_PAGE EXTRACT_:
This change in religious belief would have dramatic consequences for the world’s history, the first stage in a revolution that has made our world of today what it is. It oversaw the move from faith in gods of immanence, spiritual representations of the forces of nature, deities who inhabit the world and wear the natural phenomena they represent like a suit of clothes, to gods of transcendence, deities outside, beyond and above nature rather than part of it.
We should not allow the fancy language – ‘immanence’, ‘transcendence’ – to obscure the enormous importance of that shift in religious perspective. Here was a new vision that would eventually lead most of humanity away from belief in a sacred earth, of which every feature – sky, land and sea, mountains, valleys and rivers, as well as the plants and animals that inhabit them all – is inspirited by supernatural powers, to faith in an unhallowed material universe which is controlled, as puppeteers manipulate the strings of their lifeless marionettes, by divine forces hidden behind the curtain of appearances that an anonymous medieval Christian mystic famously called the ‘cloud of unknowing’.
In earliest Mesopotamian times the gods had been perceived as personifications, hypostases, of nature and her forces. Enlil, Lord Air or Lord Atmosphere – today we might call him Lord Biosphere – was overall ruler of the divine realm. His son, Enki, Lord Earth, later known as Ea, spirit of the sweet waters that well up to fertilize agricultural ground, was the purveyor of civilization to humanity. Anu was Lord Heaven; Nanna, later called Sin, was the moon; Utu, later Shamash, the sun. Inanna, whom Semites identified with Ishtar, was the adrenaline goddess, present whenever and wherever men fought or fucked. Even when new deities were introduced – as the Babylonians included the god of their city, Marduk, into the divine assembly – every attempt was made to integrate them into the old pattern. Thus Marduk was said to be son of Ea, Lord of civilization, with whom he ruled in harmony. According to his story in the Enuma Elish, he was awarded the competences, prerogatives and powers of Enlil, king of the gods.

_PROBLEMS TO SOLVE_:
[1] From the passage on Mesopotamian religion, copy the text starting at "This change in" and ending at "part of it.".
[2] List each Mesopotamian deity named in the passage on Mesopotamian religion, using the first name the passage gives for each one.

Chart understanding data:
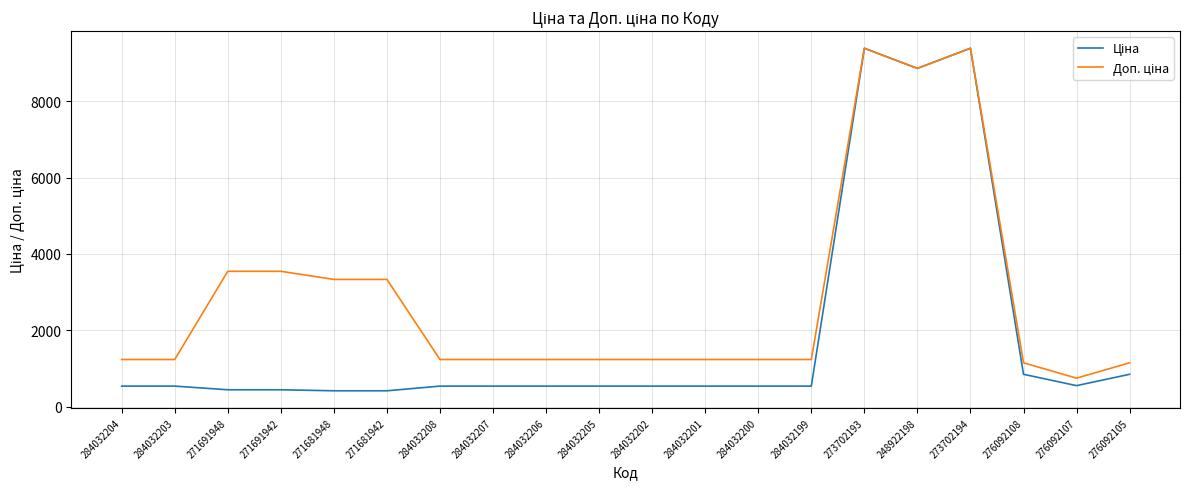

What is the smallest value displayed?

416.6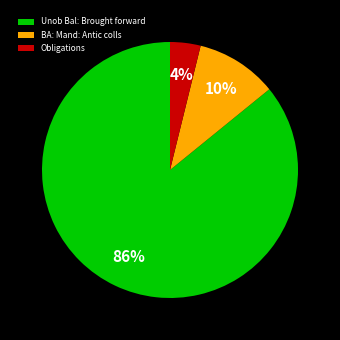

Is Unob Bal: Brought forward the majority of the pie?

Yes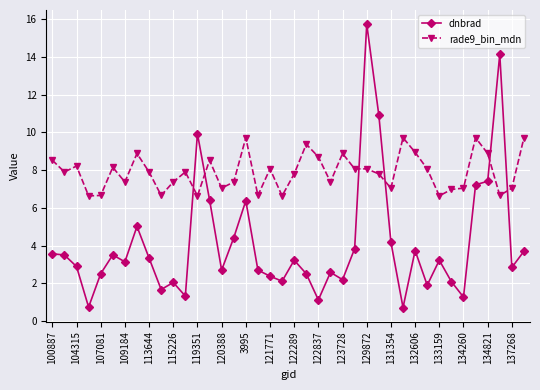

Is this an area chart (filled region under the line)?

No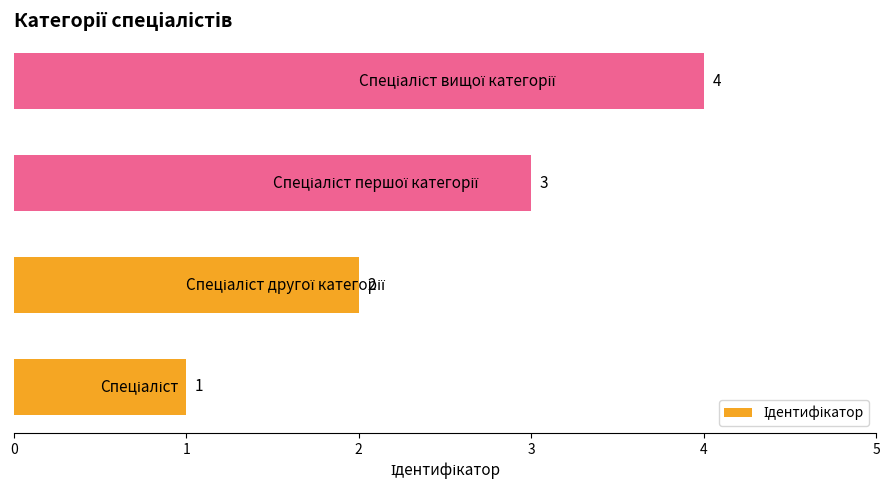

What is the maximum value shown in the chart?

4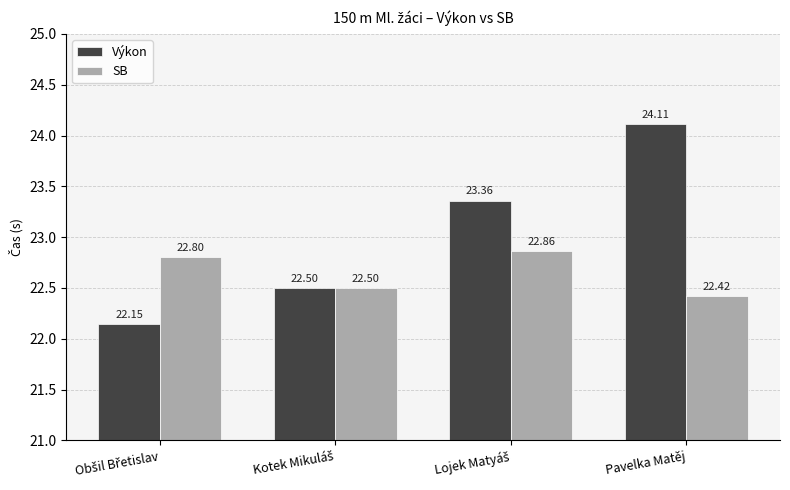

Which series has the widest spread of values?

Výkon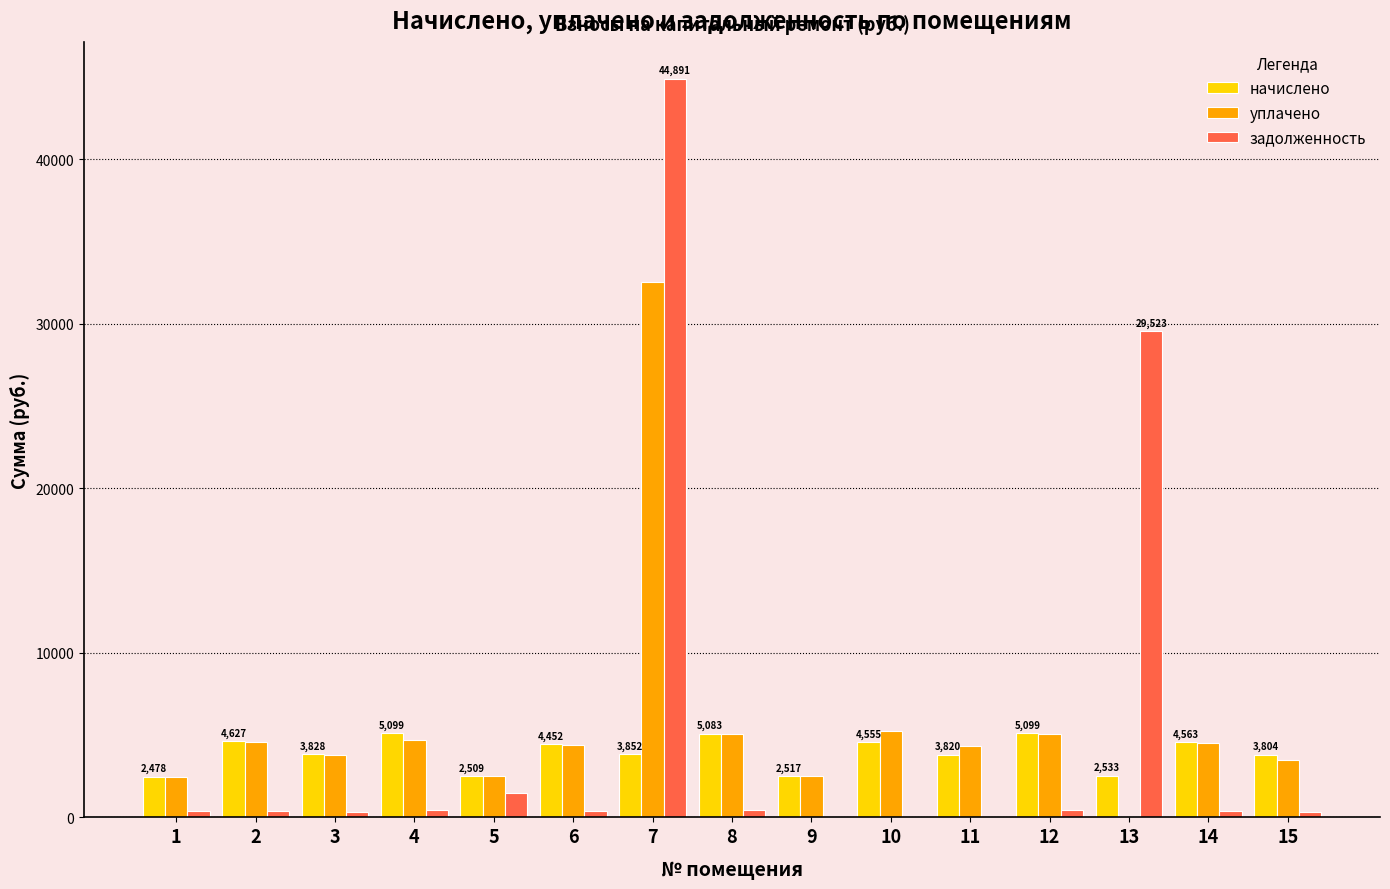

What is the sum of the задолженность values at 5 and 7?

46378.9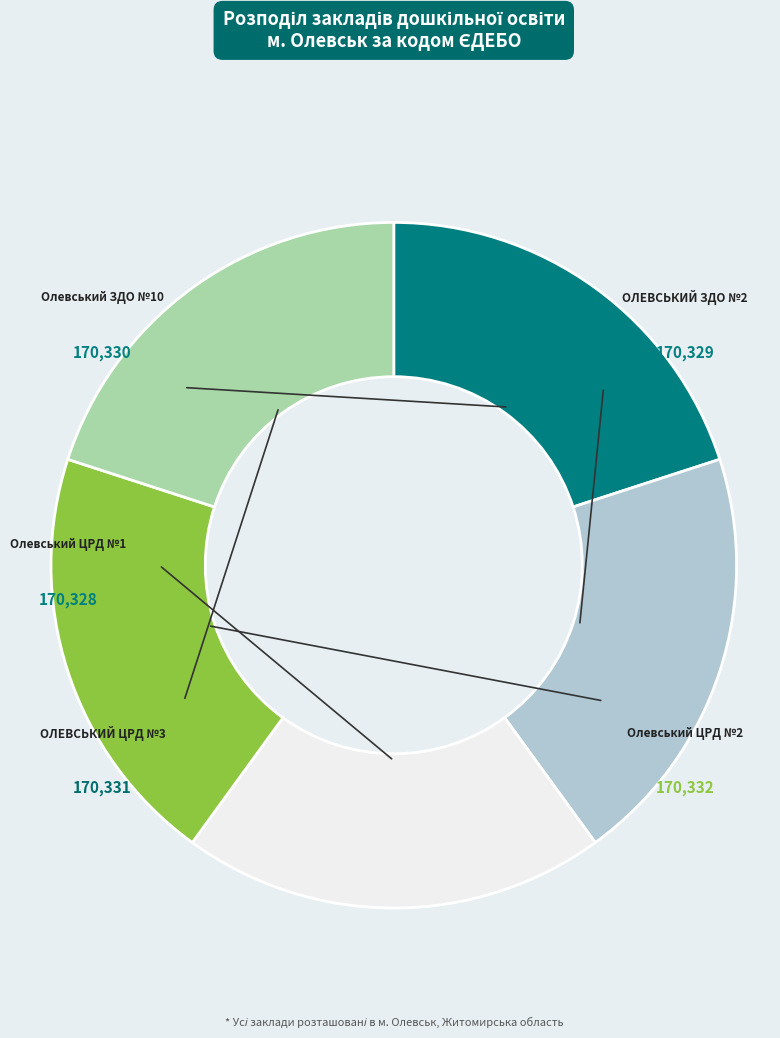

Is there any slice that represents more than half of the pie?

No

_REPLIES_:
[1]
This change in religious belief would have dramatic consequences for the world’s history, the first stage in a revolution that has made our world of today what it is. It oversaw the move from faith in gods of immanence, spiritual representations of the forces of nature, deities who inhabit the world and wear the natural phenomena they represent like a suit of clothes, to gods of transcendence, deities outside, beyond and above nature rather than part of it.

[2]
Enlil
Enki
Anu
Nanna
Utu
Inanna
Marduk